Babel-17 combines the adventure conventions of space opera with a sustained inquiry into language and signs. William H. Hardesty III argues that its space-opera elements form a system of signs through which the novel comments ironically on its own genre. Rydra Wong's voyage consequently centers on the knowledge needed to understand an unfamiliar language, not the pursuit of adventure or a material prize. Buller and Rambo interpret the journey as a quest whose literal goal and symbolic meaning are both knowledge. George E. Slusser approaches the quest as an effort to establish communicable order through words and gain control of a language structure.

Although the novel includes military danger and action, it emphasizes problem-solving and investigation. Seth McEvoy characterizes its action as economical, with few prolonged battles or major digressions, while its dialogue advances the plot and develops character. He reads Rydra less as a conventional action hero than as an intellectual and linguistic investigator, making the effort to understand Babel-17 the source of the novel's central risks and discoveries.

==Reception==

In the December 1966 issue of The Magazine of Fantasy & Science Fiction, Judith Merril reviewed Empire Star and Babel-17 together before broadening her discussion to Delany's first seven novels. She placed Delany, alongside Roger Zelazny and Thomas M. Disch, among the most promising new American science-fiction writers. Merril admired the mythic and poetic force of his early fiction, its powerful images, psychological insight, and ability to combine ideas about time, space, and mathematics. Her assessment was nevertheless qualified: she considered Delany's style still undeveloped and strongly derivative of Theodore Sturgeon and Cordwainer Smith. Though she found the books' surfaces confusing, she considered their underlying purpose clear and expressed eagerness to read more of Delany's work.
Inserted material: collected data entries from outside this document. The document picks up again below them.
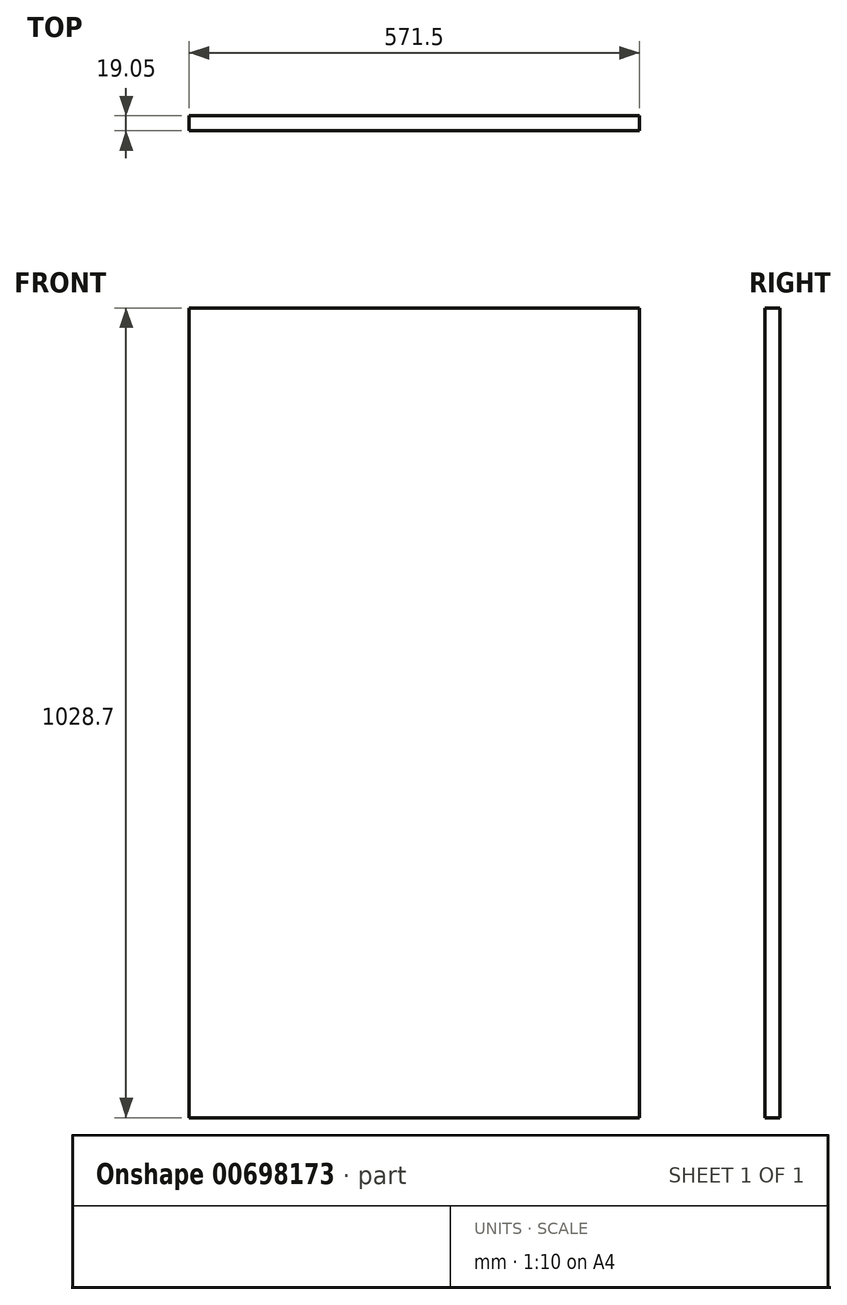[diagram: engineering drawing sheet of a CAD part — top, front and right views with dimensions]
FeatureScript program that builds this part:
annotation { "Feature Type Name" : "Feature", "Feature Type Description" : "" }
export const myFeature = defineFeature(function(context is Context, id is Id, definition is map)
    precondition{}
    {
        {
            var Q0;
            Q0=qCreatedBy(makeId("Front.planeOp"),FACE);
            var sketch = newSketch(context, id + "F0", { "sketchPlane" : qUnion([Q0])});
            skLineSegment(sketch, "E0.bottom", {"start": v(285.75, 514.35) * mm, "end": v(-285.75, 514.35) * mm});
            skLineSegment(sketch, "E0.top", {"start": v(285.75, -514.35) * mm, "end": v(-285.75, -514.35) * mm});
            skLineSegment(sketch, "E0.left", {"start": v(285.75, 514.35) * mm, "end": v(285.75, -514.35) * mm});
            skLineSegment(sketch, "E0.right", {"start": v(-285.75, 514.35) * mm, "end": v(-285.75, -514.35) * mm});
            skPoint(sketch, "E0.middle", {"position": v(0, 0) * mm});
            skSolve(sketch);
        }
        {
            var Q0;
            Q0=makeQuery(id+"F0.imprint","IMPRINT",FACE,{"disambiguationData":[TD([[makeQuery(id+"F0.imprint","IMPRINT",EDGE,{"derivedFrom":sQuery(id+"F0.wireOp",EDGE,"E0.bottom")}),1.0]])]});
            extrude(context, id + "F1", {"entities" : qUnion([Q0]), "depth" : 19.05 * mm, "offsetDistance" : 25.4 * mm});
        }
    });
Babel-17 shared the 1966 Nebula Award for Best Novel with Daniel Keyes's Flowers for Algernon. It was also a finalist for the Hugo Award for Best Novel in 1967; the award went to Robert A. Heinlein's The Moon Is a Harsh Mistress.
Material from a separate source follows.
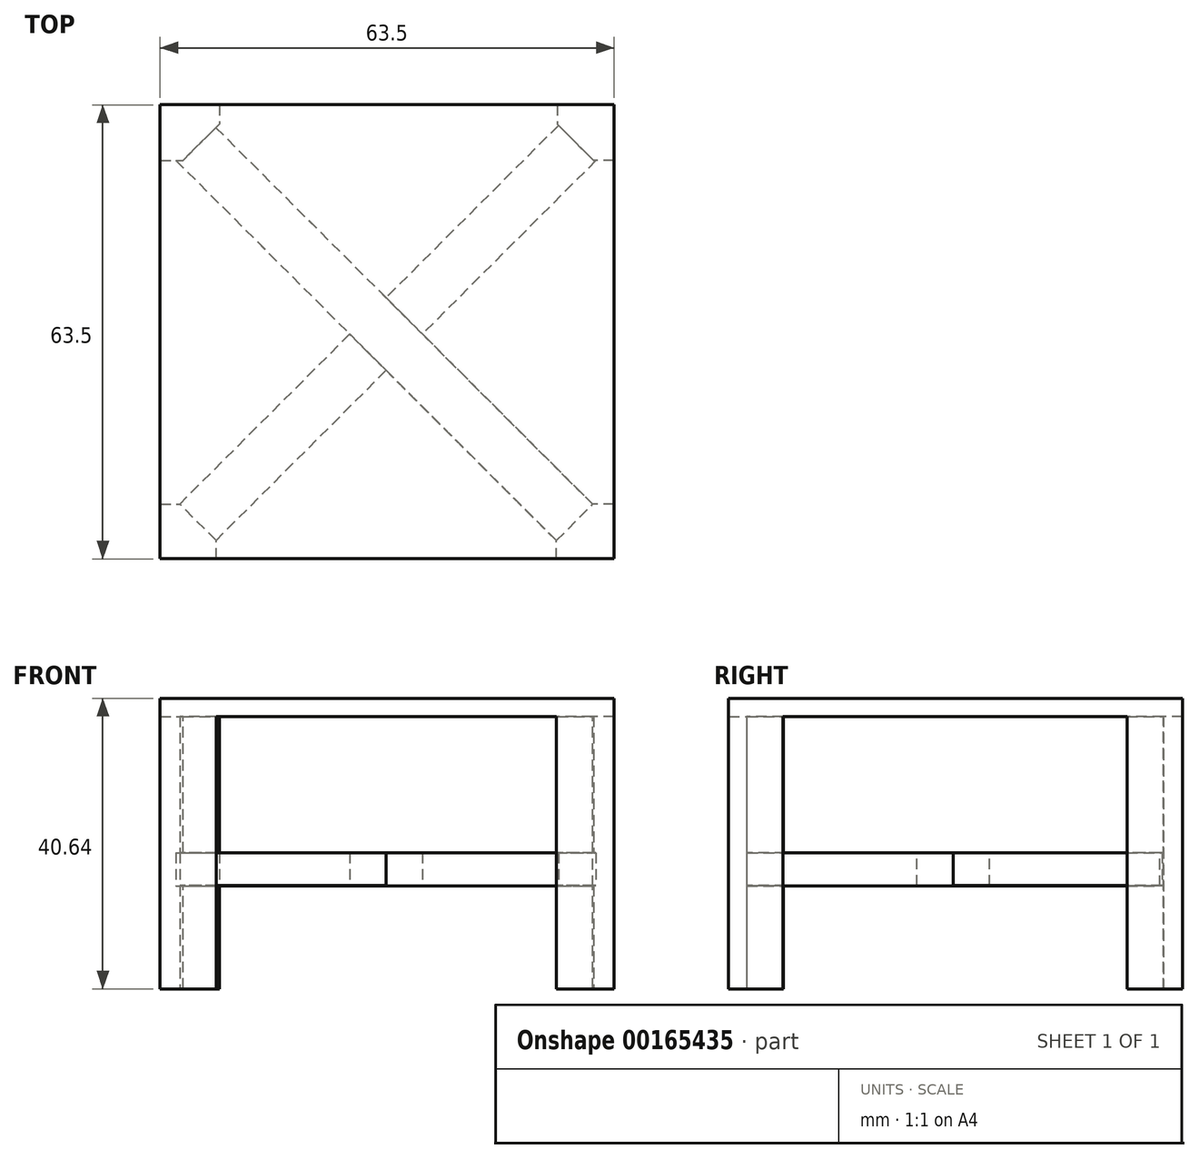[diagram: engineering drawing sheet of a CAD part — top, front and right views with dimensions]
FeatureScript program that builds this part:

Retrospective assessments have often valued the novel's ability to combine linguistic speculation with the scale and movement of space opera. David Pringle described it as a colorful and inventive example of the form. Jo Walton praised its mixture of adventure, character, and densely imagined social worlds, particularly Rydra Wong as a complex female protagonist in a 1966 science-fiction novel. Roy Arthur Swanson likewise emphasized the novel's pace, ingenuity, lyricism, semiotic play, and interest in varieties of human experience. In a later personal essay, Judith Tarr recalled the book as formative reading and characterized its central concern as humane, with Rydra's success depending on the people around her as much as on her individual ability.

The same ambition has also prompted reservations about the novel's linguistic premises and narrative execution. Walter E. Meyers considered it richly inventive and well written while finding a number of its linguistic details technically mistaken; he judged it less successful than Jack Vance's The Languages of Pao. CD Covington similarly found the central idea interesting, implausible, and effectively executed, while questioning its assumptions about universal translation and information density. Bogi Takács praised the prose, social imagination, world-building, and matter-of-fact diversity, but criticized the use of Hungarian as an example language in the novel and found the spy-thriller plot comparatively disappointing. Luke Brown also praised the future culture, Rydra, and relationship structures, while faulting occasional overindulgence in the prose and a final act weakened by exposition, contrivance, and coincidence.